→ **ASSIGNMENT**
From the records below, transcribe exactly the lines that begin at the line with "boots: none [123,237,165,281]" and end at the line with "wall art: none", both included.

→ **DATASET EXCERPTS**
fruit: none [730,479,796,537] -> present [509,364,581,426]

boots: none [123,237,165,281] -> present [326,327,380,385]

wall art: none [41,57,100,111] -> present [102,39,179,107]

...

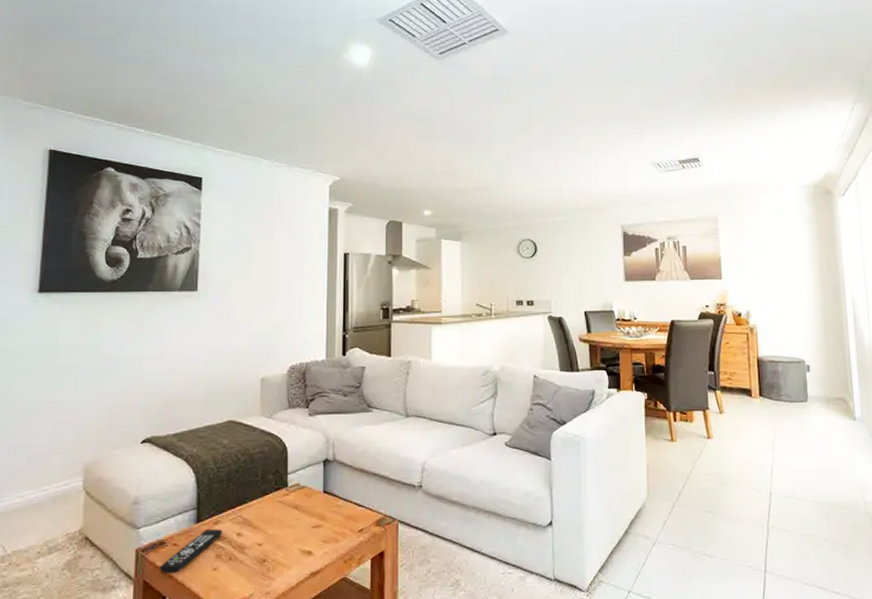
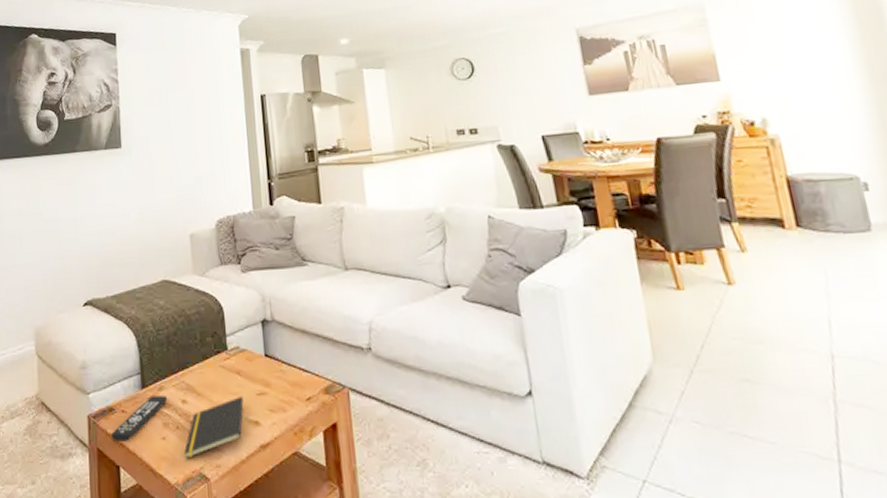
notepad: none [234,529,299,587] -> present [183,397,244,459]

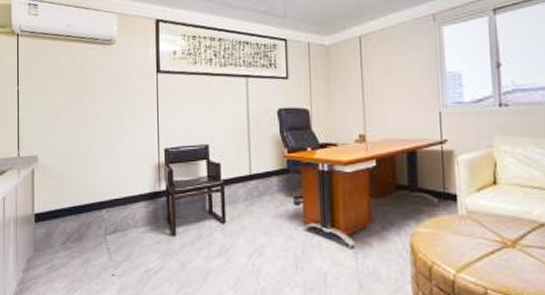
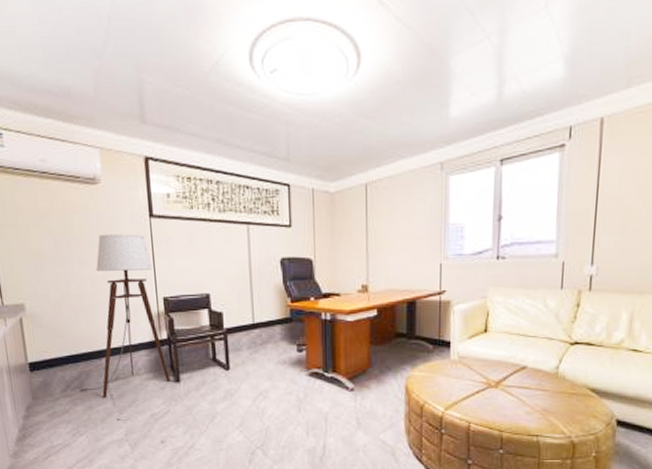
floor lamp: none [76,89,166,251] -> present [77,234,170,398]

→ **YOUR RESPONSE**
boots: none [123,237,165,281] -> present [326,327,380,385]

wall art: none [41,57,100,111] -> present [102,39,179,107]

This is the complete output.